╭─ Given data
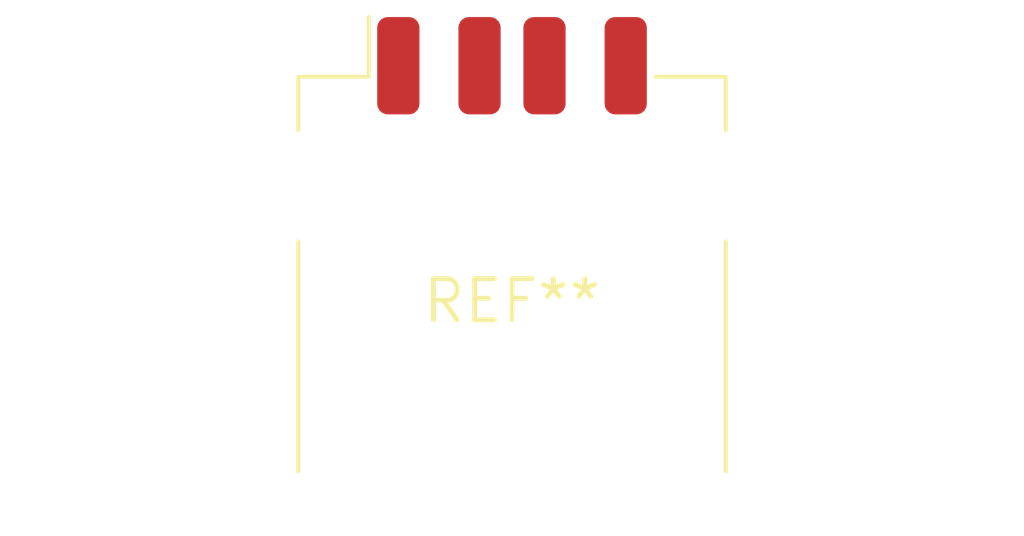
<source format=kicad_pcb>
(kicad_pcb (version 20240108) (generator pcbnew)

  (general
    (thickness 1.6)
  )

  (paper "A4")
  (layers
    (0 "F.Cu" signal)
    (31 "B.Cu" signal)
    (32 "B.Adhes" user "B.Adhesive")
    (33 "F.Adhes" user "F.Adhesive")
    (34 "B.Paste" user)
    (35 "F.Paste" user)
    (36 "B.SilkS" user "B.Silkscreen")
    (37 "F.SilkS" user "F.Silkscreen")
    (38 "B.Mask" user)
    (39 "F.Mask" user)
    (40 "Dwgs.User" user "User.Drawings")
    (41 "Cmts.User" user "User.Comments")
    (42 "Eco1.User" user "User.Eco1")
    (43 "Eco2.User" user "User.Eco2")
    (44 "Edge.Cuts" user)
    (45 "Margin" user)
    (46 "B.CrtYd" user "B.Courtyard")
    (47 "F.CrtYd" user "F.Courtyard")
    (48 "B.Fab" user)
    (49 "F.Fab" user)
    (50 "User.1" user)
    (51 "User.2" user)
    (52 "User.3" user)
    (53 "User.4" user)
    (54 "User.5" user)
    (55 "User.6" user)
    (56 "User.7" user)
    (57 "User.8" user)
    (58 "User.9" user)
  )

  (setup
    (pad_to_mask_clearance 0)
    (pcbplotparams
      (layerselection 0x00010fc_ffffffff)
      (plot_on_all_layers_selection 0x0000000_00000000)
      (disableapertmacros false)
      (usegerberextensions false)
      (usegerberattributes false)
      (usegerberadvancedattributes false)
      (creategerberjobfile false)
      (dashed_line_dash_ratio 12.000000)
      (dashed_line_gap_ratio 3.000000)
      (svgprecision 4)
      (plotframeref false)
      (viasonmask false)
      (mode 1)
      (useauxorigin false)
      (hpglpennumber 1)
      (hpglpenspeed 20)
      (hpglpendiameter 15.000000)
      (dxfpolygonmode false)
      (dxfimperialunits false)
      (dxfusepcbnewfont false)
      (psnegative false)
      (psa4output false)
      (plotreference false)
      (plotvalue false)
      (plotinvisibletext false)
      (sketchpadsonfab false)
      (subtractmaskfromsilk false)
      (outputformat 1)
      (mirror false)
      (drillshape 1)
      (scaleselection 1)
      (outputdirectory "")
    )
  )

  (net 0 "")

  (footprint "USB_A_Receptacle_GCT_USB1046" (layer "F.Cu") (at 0 0))

)

</source>
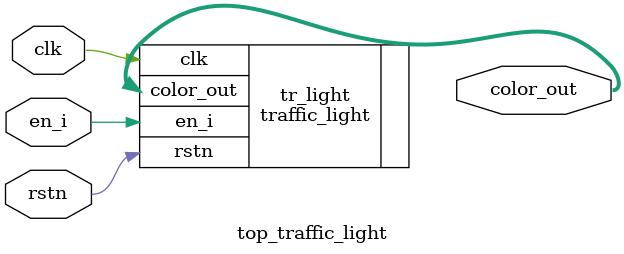
<source format=sv>
module top_traffic_light #(
    parameter GREEN_ON      =   40  ,
    parameter YELLOW_ON     =   5   ,
    parameter RED_ON        =   15  ,   
    parameter BLINKING      =   3
)
(
    input           clk             ,
    input           rstn            ,
    input           en_i            ,
    output  [2:0]   color_out 
);


    traffic_light #(
    .GREEN_ON       (GREEN_ON   )   ,
    .YELLOW_ON      (YELLOW_ON  )   ,
    .RED_ON         (RED_ON     )   ,
    .BLINKING       (BLINKING   )    
    )
    tr_light
    (
    .clk            (clk        )   ,
    .rstn           (rstn       )   ,
    .en_i           (en_i       )   ,
    .color_out      (color_out  )     
    );



endmodule
</source>
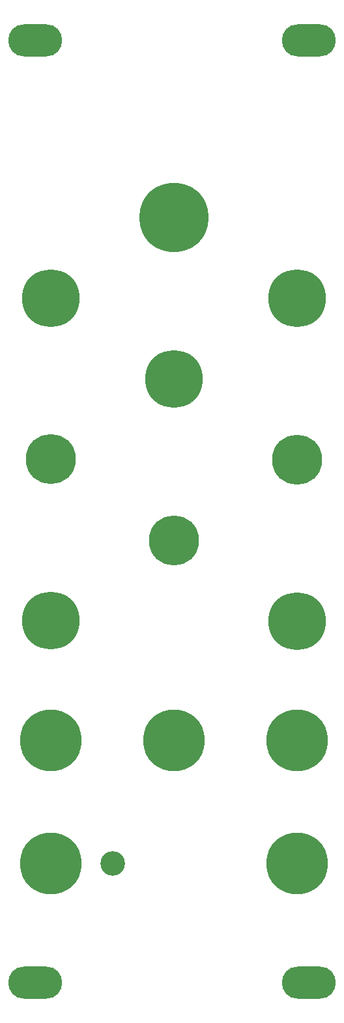
<source format=gbr>
%TF.GenerationSoftware,KiCad,Pcbnew,9.0.5*%
%TF.CreationDate,2025-11-15T20:55:57+01:00*%
%TF.ProjectId,FV1 Panel,46563120-5061-46e6-956c-2e6b69636164,rev?*%
%TF.SameCoordinates,Original*%
%TF.FileFunction,Soldermask,Top*%
%TF.FilePolarity,Negative*%
%FSLAX46Y46*%
G04 Gerber Fmt 4.6, Leading zero omitted, Abs format (unit mm)*
G04 Created by KiCad (PCBNEW 9.0.5) date 2025-11-15 20:55:57*
%MOMM*%
%LPD*%
G01*
G04 APERTURE LIST*
%ADD10O,7.000000X4.200000*%
%ADD11C,6.500000*%
%ADD12C,8.000000*%
%ADD13C,7.500000*%
%ADD14C,3.200000*%
%ADD15C,9.000000*%
G04 APERTURE END LIST*
D10*
%TO.C,*%
X152743956Y-165244752D03*
%TD*%
D11*
%TO.C,*%
X119213956Y-97204752D03*
%TD*%
D12*
%TO.C,*%
X119233956Y-133744752D03*
%TD*%
D13*
%TO.C,*%
X119213956Y-76294752D03*
%TD*%
%TO.C,*%
X135223956Y-86774752D03*
%TD*%
D12*
%TO.C,*%
X135233956Y-133744752D03*
%TD*%
%TO.C,*%
X151233956Y-149744752D03*
%TD*%
%TO.C,*%
X119233956Y-149744752D03*
%TD*%
D14*
%TO.C,*%
X127243956Y-149764752D03*
%TD*%
D10*
%TO.C,*%
X117203956Y-42734752D03*
%TD*%
D13*
%TO.C,*%
X151233956Y-76264752D03*
%TD*%
%TO.C,*%
X151233956Y-118264752D03*
%TD*%
D11*
%TO.C,*%
X151233956Y-97264752D03*
%TD*%
D15*
%TO.C,*%
X135223956Y-65774752D03*
%TD*%
D10*
%TO.C,*%
X152763956Y-42734752D03*
%TD*%
%TO.C,*%
X117183956Y-165244752D03*
%TD*%
D11*
%TO.C,*%
X135223956Y-107774752D03*
%TD*%
D12*
%TO.C,*%
X151233956Y-133744752D03*
%TD*%
D13*
%TO.C,*%
X119213956Y-118204752D03*
%TD*%
M02*

</source>
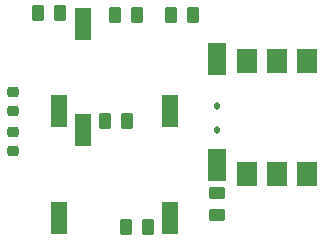
<source format=gtp>
G04 #@! TF.GenerationSoftware,KiCad,Pcbnew,8.0.1*
G04 #@! TF.CreationDate,2024-03-31T17:01:24-05:00*
G04 #@! TF.ProjectId,minimidi_v1,6d696e69-6d69-4646-995f-76312e6b6963,rev?*
G04 #@! TF.SameCoordinates,Original*
G04 #@! TF.FileFunction,Paste,Top*
G04 #@! TF.FilePolarity,Positive*
%FSLAX46Y46*%
G04 Gerber Fmt 4.6, Leading zero omitted, Abs format (unit mm)*
G04 Created by KiCad (PCBNEW 8.0.1) date 2024-03-31 17:01:24*
%MOMM*%
%LPD*%
G01*
G04 APERTURE LIST*
G04 Aperture macros list*
%AMRoundRect*
0 Rectangle with rounded corners*
0 $1 Rounding radius*
0 $2 $3 $4 $5 $6 $7 $8 $9 X,Y pos of 4 corners*
0 Add a 4 corners polygon primitive as box body*
4,1,4,$2,$3,$4,$5,$6,$7,$8,$9,$2,$3,0*
0 Add four circle primitives for the rounded corners*
1,1,$1+$1,$2,$3*
1,1,$1+$1,$4,$5*
1,1,$1+$1,$6,$7*
1,1,$1+$1,$8,$9*
0 Add four rect primitives between the rounded corners*
20,1,$1+$1,$2,$3,$4,$5,0*
20,1,$1+$1,$4,$5,$6,$7,0*
20,1,$1+$1,$6,$7,$8,$9,0*
20,1,$1+$1,$8,$9,$2,$3,0*%
G04 Aperture macros list end*
%ADD10RoundRect,0.250000X0.262500X0.450000X-0.262500X0.450000X-0.262500X-0.450000X0.262500X-0.450000X0*%
%ADD11R,1.400000X2.800000*%
%ADD12R,1.600000X2.800000*%
%ADD13RoundRect,0.112500X0.112500X-0.187500X0.112500X0.187500X-0.112500X0.187500X-0.112500X-0.187500X0*%
%ADD14RoundRect,0.218750X0.256250X-0.218750X0.256250X0.218750X-0.256250X0.218750X-0.256250X-0.218750X0*%
%ADD15R,1.780000X2.000000*%
%ADD16RoundRect,0.250000X-0.262500X-0.450000X0.262500X-0.450000X0.262500X0.450000X-0.262500X0.450000X0*%
%ADD17RoundRect,0.250000X0.450000X-0.262500X0.450000X0.262500X-0.450000X0.262500X-0.450000X-0.262500X0*%
G04 APERTURE END LIST*
D10*
X136670353Y-85115635D03*
X134845353Y-85115635D03*
X131112500Y-94100000D03*
X129287500Y-94100000D03*
D11*
X125368098Y-93300000D03*
X134768098Y-93300000D03*
X127368098Y-85900000D03*
D12*
X138768098Y-88850000D03*
D11*
X125368098Y-102300000D03*
X134768098Y-102300000D03*
X127368098Y-94900000D03*
D12*
X138768098Y-97850000D03*
D10*
X131926714Y-85102766D03*
X130101714Y-85102766D03*
X125412500Y-85000000D03*
X123587500Y-85000000D03*
D13*
X138700000Y-94900000D03*
X138700000Y-92800000D03*
D14*
X121500000Y-93250000D03*
X121500000Y-91675000D03*
D15*
X146380000Y-89035000D03*
X143840000Y-89035000D03*
X141300000Y-89035000D03*
X141300000Y-98565000D03*
X143840000Y-98565000D03*
X146380000Y-98565000D03*
D16*
X131060436Y-103077297D03*
X132885436Y-103077297D03*
D14*
X121500000Y-96625000D03*
X121500000Y-95050000D03*
D17*
X138701315Y-102066377D03*
X138701315Y-100241377D03*
M02*

</source>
╰─
What the exercise asks: If a line in the entries above contains "four", report it.

Response to this exercise:
0 Add four circle primitives for the rounded corners*
0 Add four rect primitives between the rounded corners*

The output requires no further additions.